Başkan Trump’ın politikalar ve söylemler üzerinden sert sarsıntılarla ABD’deki bütün toplumsal oluşumları yeniden harekete geçirdiğini söyleyebiliriz. Radikal ulusalcılık eğilimi, taraftarlarının çemberini genişletti. Beyazlar, Trump’ı kendilerinin lideri olarak gördüler. Diğer sınıflar ise, ulusalcılık eğiliminin bir meydan okuma olduğunu söyledi. İş insanları arasında kendisini şiddetle destekleyenlerin ve kendisine karşı çıkanların bulunmasının yanı sıra tarafsız kalanlar da var. Göç olgusuna karşı şiddetli tutumu, birçok taraftarı kendi yanına çekerken başkalarının da Kongre’ye gitmesine neden oldu. Trump’ın dış savaşları, kurulmasından bu yana ABD’ye eşlik eden imparatorluk söyleminin bir ifadesidir. ABD’nin eski Başkanı John Kennedy, Küba’daki Sovyet füze krizi ve Berlin sorunu sırasında dünyayı uçurumun kenarına itme noktasında tereddüt etmedi. Pek çok ABD’linin ulusal bir sembol olarak kabul ettiği başkanlardan birisi olan Ronald Reagan, Sovyetler Birliği’ne karşı silahsız bir savaşa girdi. Aynı şekilde Başkan Nixon da Vietnam savaşına girdi. Başkan Trump, yurtiçinde ve yurtdışında farklı şekillerde birçok inkılâp gerçekleştirdi. Kullanma konusunda kararlı olduğu dilin eşi ve benzeri yoktu. Şöyle ki Trump, doğrudan diplomatik ikna yöntemini kullanarak herkesi kışkırtıyor. Müttefiklerle ve düşmanlarla çatışıyor. Kendisine boyun eğmeyen yardımcılarını hiç tereddüt etmeden görevden uzaklaştırıyor. Trump, milyonlarca insanın takip ettiği Twitter hesabı üzerinden yaptığı paylaşımlarla ve günlük ateşli açıklamalarıyla halka ulaştı. Politik inkılâp ekolünü kurmayı başardı. Politika, az sayıda politikacının, gazetecinin ve iş insanın bir yemeği iken Trump’la birlikte bu politika, insanların tüketebileceği bir maddeye dönüştü.

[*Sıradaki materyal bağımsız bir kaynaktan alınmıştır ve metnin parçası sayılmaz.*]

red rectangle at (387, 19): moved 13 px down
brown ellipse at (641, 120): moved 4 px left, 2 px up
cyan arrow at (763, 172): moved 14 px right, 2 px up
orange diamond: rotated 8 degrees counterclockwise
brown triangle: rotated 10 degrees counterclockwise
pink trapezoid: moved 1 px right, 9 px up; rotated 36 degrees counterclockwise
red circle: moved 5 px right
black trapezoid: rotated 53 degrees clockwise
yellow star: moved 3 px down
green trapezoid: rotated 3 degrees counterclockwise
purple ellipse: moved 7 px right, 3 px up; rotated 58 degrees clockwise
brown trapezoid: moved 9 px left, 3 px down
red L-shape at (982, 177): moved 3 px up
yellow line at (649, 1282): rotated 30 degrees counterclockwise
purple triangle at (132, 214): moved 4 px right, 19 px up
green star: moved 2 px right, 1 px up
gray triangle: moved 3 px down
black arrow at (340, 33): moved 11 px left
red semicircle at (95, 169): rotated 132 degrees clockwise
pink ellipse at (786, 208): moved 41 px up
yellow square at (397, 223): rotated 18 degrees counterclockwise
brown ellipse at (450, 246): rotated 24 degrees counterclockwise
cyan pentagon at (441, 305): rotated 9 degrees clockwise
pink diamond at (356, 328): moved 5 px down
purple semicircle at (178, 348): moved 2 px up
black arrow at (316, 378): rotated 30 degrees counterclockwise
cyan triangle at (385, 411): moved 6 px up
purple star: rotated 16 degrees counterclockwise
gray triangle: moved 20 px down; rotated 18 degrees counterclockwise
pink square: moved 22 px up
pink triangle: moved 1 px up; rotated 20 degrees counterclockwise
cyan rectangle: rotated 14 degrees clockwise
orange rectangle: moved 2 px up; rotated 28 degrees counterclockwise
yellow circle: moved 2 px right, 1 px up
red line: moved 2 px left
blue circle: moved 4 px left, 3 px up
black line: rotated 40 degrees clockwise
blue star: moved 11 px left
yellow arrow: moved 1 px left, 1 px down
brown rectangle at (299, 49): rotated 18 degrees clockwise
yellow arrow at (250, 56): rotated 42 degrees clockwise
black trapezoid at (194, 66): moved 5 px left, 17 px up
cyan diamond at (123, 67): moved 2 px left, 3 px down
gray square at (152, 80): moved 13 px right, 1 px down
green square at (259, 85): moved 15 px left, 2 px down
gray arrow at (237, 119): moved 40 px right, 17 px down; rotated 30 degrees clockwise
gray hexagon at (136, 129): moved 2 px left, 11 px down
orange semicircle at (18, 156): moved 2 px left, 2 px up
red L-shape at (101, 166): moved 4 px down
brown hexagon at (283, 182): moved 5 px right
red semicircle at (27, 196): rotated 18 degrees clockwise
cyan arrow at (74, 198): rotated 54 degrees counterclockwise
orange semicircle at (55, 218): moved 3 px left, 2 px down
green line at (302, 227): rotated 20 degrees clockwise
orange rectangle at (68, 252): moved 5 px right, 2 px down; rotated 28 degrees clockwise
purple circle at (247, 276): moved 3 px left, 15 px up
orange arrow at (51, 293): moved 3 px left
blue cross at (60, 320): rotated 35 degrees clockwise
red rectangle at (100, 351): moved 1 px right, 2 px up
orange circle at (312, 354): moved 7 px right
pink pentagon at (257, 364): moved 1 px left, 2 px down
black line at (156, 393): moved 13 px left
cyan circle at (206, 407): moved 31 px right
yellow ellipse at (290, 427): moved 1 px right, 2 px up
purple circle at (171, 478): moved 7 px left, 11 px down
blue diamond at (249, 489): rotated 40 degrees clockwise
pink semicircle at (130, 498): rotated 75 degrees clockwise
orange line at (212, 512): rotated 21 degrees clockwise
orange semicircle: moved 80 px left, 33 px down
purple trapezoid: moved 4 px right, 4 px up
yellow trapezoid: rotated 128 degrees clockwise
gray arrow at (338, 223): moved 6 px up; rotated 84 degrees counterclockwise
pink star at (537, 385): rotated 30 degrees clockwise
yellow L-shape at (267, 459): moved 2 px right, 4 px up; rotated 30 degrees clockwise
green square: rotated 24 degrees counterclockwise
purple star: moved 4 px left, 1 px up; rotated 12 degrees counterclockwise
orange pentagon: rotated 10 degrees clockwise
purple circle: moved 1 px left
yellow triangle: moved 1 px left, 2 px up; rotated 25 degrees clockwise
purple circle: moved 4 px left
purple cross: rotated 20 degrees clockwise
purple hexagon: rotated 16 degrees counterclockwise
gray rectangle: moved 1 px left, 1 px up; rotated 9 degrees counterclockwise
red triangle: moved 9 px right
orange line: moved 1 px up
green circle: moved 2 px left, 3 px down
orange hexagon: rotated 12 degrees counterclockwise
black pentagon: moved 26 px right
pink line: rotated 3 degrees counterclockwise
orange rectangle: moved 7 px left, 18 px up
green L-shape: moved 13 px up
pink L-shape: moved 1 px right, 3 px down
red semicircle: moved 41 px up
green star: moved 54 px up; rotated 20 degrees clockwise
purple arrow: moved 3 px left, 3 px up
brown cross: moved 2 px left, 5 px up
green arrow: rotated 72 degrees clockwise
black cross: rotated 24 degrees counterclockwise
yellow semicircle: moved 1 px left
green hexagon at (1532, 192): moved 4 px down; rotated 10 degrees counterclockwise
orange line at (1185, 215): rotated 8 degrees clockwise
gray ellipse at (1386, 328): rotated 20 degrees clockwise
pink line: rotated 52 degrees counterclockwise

Demokrat Parti’nin Temsilciler Meclisi’nde ve Cumhuriyetçi Parti’nin de Senato’da çoğunluğu elde ettiği son seçim sonuçları, Trump’ın politik yönteminin canlı bir yansımasıdır. Nitekim bu politik yöntem, önümüzdeki yıllarda ABD’nin siyasi platformlarını etkileyecektir. ABD halkı, filmlerdeki gibi “aksiyon” politikasını seviyor.